「自助」で備える老後資産形成が老後の豊かさをデザインする

 昨年2019年、大きな注目を集めた「老後に2,000万円」問題ですが、実のところ老後の日常生活費と公的年金収入はおおむね均衡しています(高齢夫婦無職世帯。総務省家計調査年報による)。

 そして、公的年金収入は終身でもらえるわけですから、日常生活費については基本的に収支のバランスが取れた状態で維持できることになります。公的年金のいいところはどんなに長生きしても「終身給付」というところです。ある程度インフレにも追随します(今はマクロ経済スライドの調整がありますが)。

 そうなると、何が不足しているかというと「教養・娯楽費」と「交際費」です。
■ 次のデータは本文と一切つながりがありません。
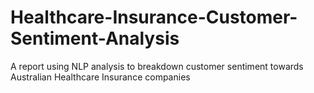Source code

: # Healthcare-Insurance-Customer-Sentiment-Analysis
A report using NLP analysis to breakdown customer sentiment towards Australian Healthcare Insurance companies

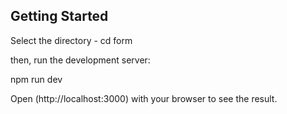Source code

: ## Getting Started

Select the directory - cd form

then, run the development server:

npm run dev

Open (http://localhost:3000) with your browser to see the result.

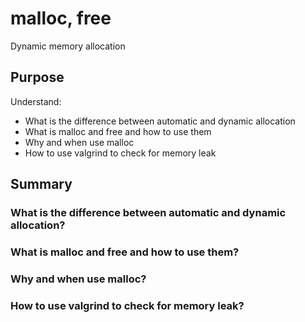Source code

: # malloc, free
Dynamic memory allocation

## Purpose
Understand:
- What is the difference between automatic and dynamic allocation
- What is malloc and free and how to use them
- Why and when use malloc
- How to use valgrind to check for memory leak

## Summary

### What is the difference between automatic and dynamic allocation?
### What is malloc and free and how to use them?
### Why and when use malloc?
### How to use valgrind to check for memory leak?
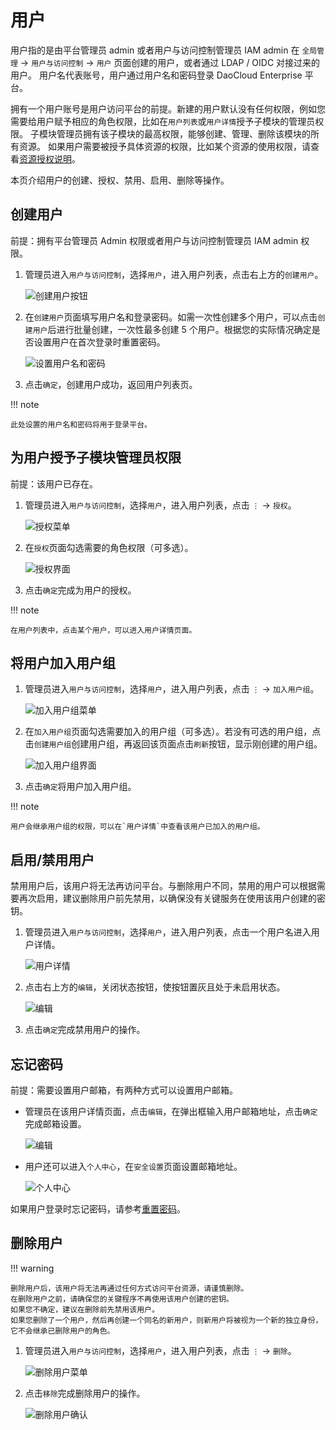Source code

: # 用户

用户指的是由平台管理员 admin 或者用户与访问控制管理员 IAM admin 在 `全局管理` -> `用户与访问控制` -> `用户` 页面创建的用户，或者通过 LDAP / OIDC 对接过来的用户。
用户名代表账号，用户通过用户名和密码登录 DaoCloud Enterprise 平台。

拥有一个用户账号是用户访问平台的前提。新建的用户默认没有任何权限，例如您需要给用户赋予相应的角色权限，比如在`用户列表`或`用户详情`授予子模块的管理员权限。
子模块管理员拥有该子模块的最高权限，能够创建、管理、删除该模块的所有资源。
如果用户需要被授予具体资源的权限，比如某个资源的使用权限，请查看[资源授权说明](#_3)。

本页介绍用户的创建、授权、禁用、启用、删除等操作。

## 创建用户

前提：拥有平台管理员 Admin 权限或者用户与访问控制管理员 IAM admin 权限。

1. 管理员进入`用户与访问控制`，选择`用户`，进入用户列表，点击右上方的`创建用户`。

    ![创建用户按钮](https://docs.daocloud.io/daocloud-docs-images/docs/ghippo/images/createuser01.png)

2. 在`创建用户`页面填写用户名和登录密码。如需一次性创建多个用户，可以点击`创建用户`后进行批量创建，一次性最多创建 5 个用户。根据您的实际情况确定是否设置用户在首次登录时重置密码。

    ![设置用户名和密码](https://docs.daocloud.io/daocloud-docs-images/docs/ghippo/images/createuser02.png)

3. 点击`确定`，创建用户成功，返回用户列表页。

!!! note

    此处设置的用户名和密码将用于登录平台。

## 为用户授予子模块管理员权限

前提：该用户已存在。

1. 管理员进入`用户与访问控制`，选择`用户`，进入用户列表，点击 `⋮` -> `授权`。

    ![授权菜单](https://docs.daocloud.io/daocloud-docs-images/docs/ghippo/images/authorize01.png)

2. 在`授权`页面勾选需要的角色权限（可多选）。

    ![授权界面](https://docs.daocloud.io/daocloud-docs-images/docs/ghippo/images/authorize02.png)

3. 点击`确定`完成为用户的授权。

!!! note

    在用户列表中，点击某个用户，可以进入用户详情页面。

## 将用户加入用户组

1. 管理员进入`用户与访问控制`，选择`用户`，进入用户列表，点击 `⋮` -> `加入用户组`。

    ![加入用户组菜单](https://docs.daocloud.io/daocloud-docs-images/docs/ghippo/images/joingroup01.png)

2. 在`加入用户组`页面勾选需要加入的用户组（可多选）。若没有可选的用户组，点击`创建用户组`创建用户组，再返回该页面点击`刷新`按钮，显示刚创建的用户组。

    ![加入用户组界面](https://docs.daocloud.io/daocloud-docs-images/docs/ghippo/images/joingroup02.png)

3. 点击`确定`将用户加入用户组。

!!! note

    用户会继承用户组的权限，可以在`用户详情`中查看该用户已加入的用户组。

## 启用/禁用用户

禁用用户后，该用户将无法再访问平台。与删除用户不同，禁用的用户可以根据需要再次启用，建议删除用户前先禁用，以确保没有关键服务在使用该用户创建的密钥。

1. 管理员进入`用户与访问控制`，选择`用户`，进入用户列表，点击一个用户名进入用户详情。

    ![用户详情](https://docs.daocloud.io/daocloud-docs-images/docs/ghippo/images/createuser03.png)

2. 点击右上方的`编辑`，关闭状态按钮，使按钮置灰且处于未启用状态。

    ![编辑](https://docs.daocloud.io/daocloud-docs-images/docs/ghippo/images/enableuser.png)

3. 点击`确定`完成禁用用户的操作。

## 忘记密码

前提：需要设置用户邮箱，有两种方式可以设置用户邮箱。

- 管理员在该用户详情页面，点击`编辑`，在弹出框输入用户邮箱地址，点击`确定`完成邮箱设置。

    ![编辑](https://docs.daocloud.io/daocloud-docs-images/docs/ghippo/images/enableuser.png)

- 用户还可以进入`个人中心`，在`安全设置`页面设置邮箱地址。

    ![个人中心](https://docs.daocloud.io/daocloud-docs-images/docs/ghippo/images/mailbox.png)

如果用户登录时忘记密码，请参考[重置密码](../password.md)。

## 删除用户

!!! warning

    删除用户后，该用户将无法再通过任何方式访问平台资源，请谨慎删除。
    在删除用户之前，请确保您的关键程序不再使用该用户创建的密钥。
    如果您不确定，建议在删除前先禁用该用户。
    如果您删除了一个用户，然后再创建一个同名的新用户，则新用户将被视为一个新的独立身份，它不会继承已删除用户的角色。

1. 管理员进入`用户与访问控制`，选择`用户`，进入用户列表，点击 `⋮` -> `删除`。

    ![删除用户菜单](https://docs.daocloud.io/daocloud-docs-images/docs/ghippo/images/deleteuser01.png)

2. 点击`移除`完成删除用户的操作。

    ![删除用户确认](https://docs.daocloud.io/daocloud-docs-images/docs/ghippo/images/deleteuser02.png)
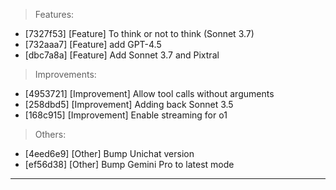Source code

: > Features:
- [7327f53] [Feature] To think or not to think (Sonnet 3.7)
- [732aaa7] [Feature] add GPT-4.5
- [dbc7a8a] [Feature] Add Sonnet 3.7 and Pixtral

> Improvements:
- [4953721] [Improvement] Allow tool calls without arguments
- [258dbd5] [Improvement] Adding back Sonnet 3.5
- [168c915] [Improvement] Enable streaming for o1

> Others:
- [4eed6e9] [Other] Bump Unichat version
- [ef56d38] [Other] Bump Gemini Pro to latest mode


---
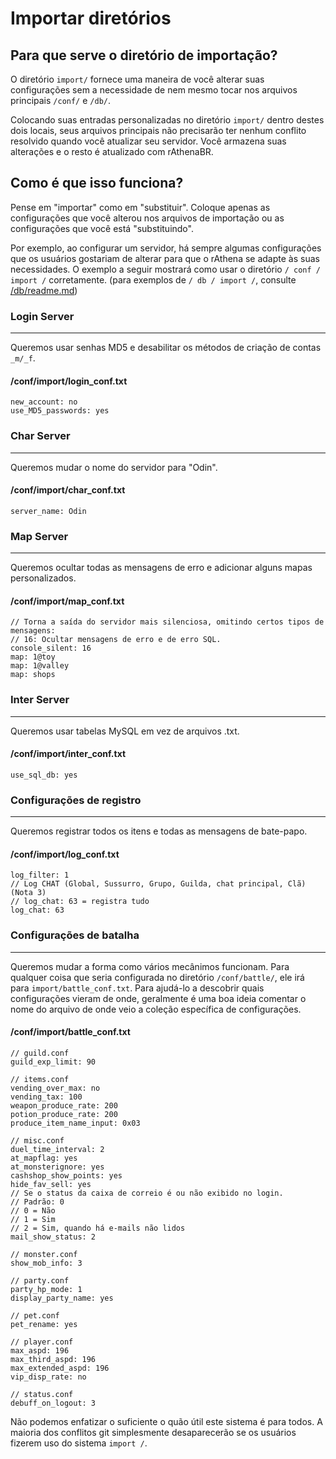 # Importar diretórios

## Para que serve o diretório de importação?

O diretório `import/` fornece uma maneira de você alterar suas configurações sem a necessidade de nem mesmo tocar nos arquivos principais `/conf/` e `/db/`.

Colocando suas entradas personalizadas no diretório `import/` dentro destes dois locais, seus arquivos principais não precisarão ter nenhum conflito resolvido quando você atualizar seu servidor. Você armazena suas alterações e o resto é atualizado com rAthenaBR.

## Como é que isso funciona?
Pense em "importar" como em "substituir". Coloque apenas as configurações que você alterou nos arquivos de importação ou as configurações que você está "substituindo".

Por exemplo, ao configurar um servidor, há sempre algumas configurações que os usuários gostariam de alterar para que o rAthena se adapte às suas necessidades. O exemplo a seguir mostrará como usar o diretório `/ conf / import /` corretamente. (para exemplos de `/ db / import /`, consulte [/db/readme.md](/db/readme.md))

### Login Server
---
Queremos usar senhas MD5 e desabilitar os métodos de criação de contas `_m/_f`.

#### /conf/import/login_conf.txt

	new_account: no
	use_MD5_passwords: yes


### Char Server
---
Queremos mudar o nome do servidor para "Odin".

#### /conf/import/char_conf.txt

	server_name: Odin


### Map Server
---
Queremos ocultar todas as mensagens de erro e adicionar alguns mapas personalizados.

#### /conf/import/map_conf.txt

	// Torna a saída do servidor mais silenciosa, omitindo certos tipos de mensagens:
	// 16: Ocultar mensagens de erro e de erro SQL.
	console_silent: 16
	map: 1@toy
	map: 1@valley
	map: shops


### Inter Server
---
Queremos usar tabelas MySQL em vez de arquivos .txt.

#### /conf/import/inter_conf.txt

	use_sql_db: yes


### Configurações de registro
---
Queremos registrar todos os itens e todas as mensagens de bate-papo.

#### /conf/import/log_conf.txt

	log_filter: 1
	// Log CHAT (Global, Sussurro, Grupo, Guilda, chat principal, Clã) (Nota 3)
	// log_chat: 63 = registra tudo
	log_chat: 63


### Configurações de batalha
---
Queremos mudar a forma como vários mecânimos funcionam. Para qualquer coisa que seria configurada no diretório `/conf/battle/`, ele irá para `import/battle_conf.txt`. Para ajudá-lo a descobrir quais configurações vieram de onde, geralmente é uma boa ideia comentar o nome do arquivo de onde veio a coleção específica de configurações.

#### /conf/import/battle_conf.txt

	// guild.conf
	guild_exp_limit: 90

	// items.conf
	vending_over_max: no
	vending_tax: 100
	weapon_produce_rate: 200
	potion_produce_rate: 200
	produce_item_name_input: 0x03

	// misc.conf
	duel_time_interval: 2
	at_mapflag: yes
	at_monsterignore: yes
	cashshop_show_points: yes
	hide_fav_sell: yes
	// Se o status da caixa de correio é ou não exibido no login.
	// Padrão: 0
	// 0 = Não
	// 1 = Sim
	// 2 = Sim, quando há e-mails não lidos
	mail_show_status: 2

	// monster.conf
	show_mob_info: 3

	// party.conf
	party_hp_mode: 1
	display_party_name: yes

	// pet.conf
	pet_rename: yes

	// player.conf
	max_aspd: 196
	max_third_aspd: 196
	max_extended_aspd: 196
	vip_disp_rate: no

	// status.conf
	debuff_on_logout: 3


Não podemos enfatizar o suficiente o quão útil este sistema é para todos. A maioria dos conflitos git simplesmente desaparecerão se os usuários fizerem uso do sistema `import /`.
時々、美術展を見に出かけて食事をしたり、夫婦で年に一度くらい旅行に出かけたり、子どもや孫が遊びにきてくれたらおこづかいをあげたり、誕生日にプレゼントをあげるようなところに、「自助」の老後資産形成の努力が位置づけられ、がんばればがんばるほど、老後は楽しく豊かなものに変えられるわけです。

 これは大事なことで「共助では飲み食いすらできないから自助努力か」と考えるのと、「自助でがんばるほどに老後が幸せになる」と考えるのでは、老後資産形成のやる気はまったく違ってきます。